Don't let Covid-19 sicken your AI apps too
AI and machine learning might not be the first thing you think of when you start listing the impacts of lockdown, but the Covid-19 crisis is having effects far beyond the obvious ones.
It came up recently when we were asked about AI-enabled databases. This is the idea that, by integrating an AI server into an in-memory database, you can cut out a stack of the back-end data traffic and speed things up considerably.
Why the back-end matters for AI/ML
We tend to think of inferencing – the operational part of machine learning – as a relatively ‘closed’ application that’s much less resource-intensive than training the AI in the first place. However, there’s also a class of AI applications where in effect you’re constantly monitoring and retraining the AI engine as it goes along.

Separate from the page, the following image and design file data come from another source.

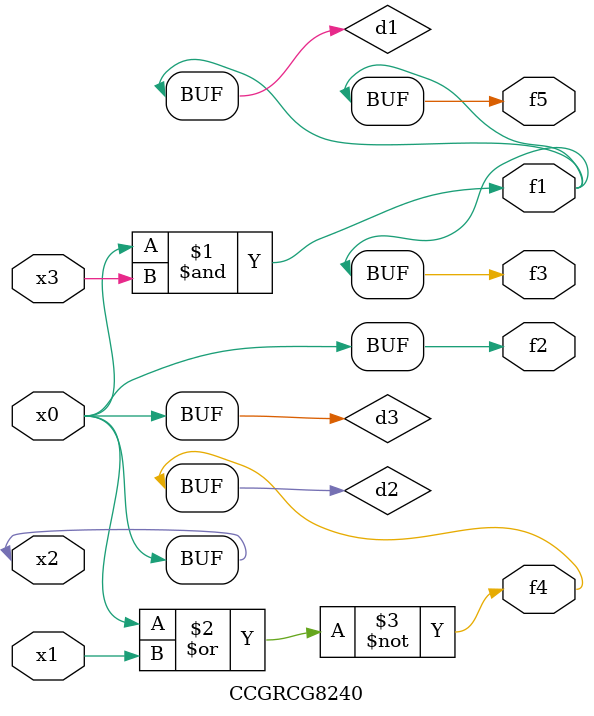
<source format=v>
module CCGRCG8240(
	input x0, x1, x2, x3,
	output f1, f2, f3, f4, f5
);

	wire d1, d2, d3;

	and (d1, x2, x3);
	nor (d2, x0, x1);
	buf (d3, x0, x2);
	assign f1 = d1;
	assign f2 = d3;
	assign f3 = d1;
	assign f4 = d2;
	assign f5 = d1;
endmodule

</source>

Even with fast processors at the sharp end, this involves a lot of data exchange with the back end where normally the developer will have a computation server communicating with a database. So the idea of integrating the AI server into the database, which reduces the number of transactions needed, offers useful benefits for those AI applications that need constant or frequent retraining.
So where does Covid-19 come into this? Well, most machine learning systems are trained using large volumes of historical data, but we’re now seeing dramatic changes in behaviour as businesses and individuals adapt to new risks and rules. Buying habits, travel patterns, logistics, energy consumption, even things as unexpected as the proportion of flour production selling into the domestic market versus the commercial market – all these things and more have shifted.
As a result, AI systems that were once relatively stable have become significantly more volatile. What’s worse, as the recovery and reopening unfolds in a piecemeal and even haphazard manner, with different countries and industries unlocking at different rates and in different ways – and of course with no certainty over what the virus will do next – this volatility and variability is likely to last for quite a while.
Are your models still valid?
We expect this to translate into a growing need for, and expectation of, AI monitoring and retraining. Quite simply, the model that worked last week may well no longer be applicable this week.
Does this mean we will see more database developers integrating AI capabilities? That’s a little less certain. Developers have been used to choosing the database and AI engine that best suit the task at hand, and that’s likely to persist for some time. However, we do expect to see architectural changes, with the AI and database elements brought closer together as the need for retraining becomes more apparent.
Of course, this doesn’t apply to every application of AI – as well as the set of machine learning applications that need constant monitoring and retraining, there’s also a bunch of applications that need it less.
However, if you are running machine learning systems, now might be a good time to check that you’re monitoring the latter variety just enough to ensure they’ve not slipped into the former category while you weren’t looking.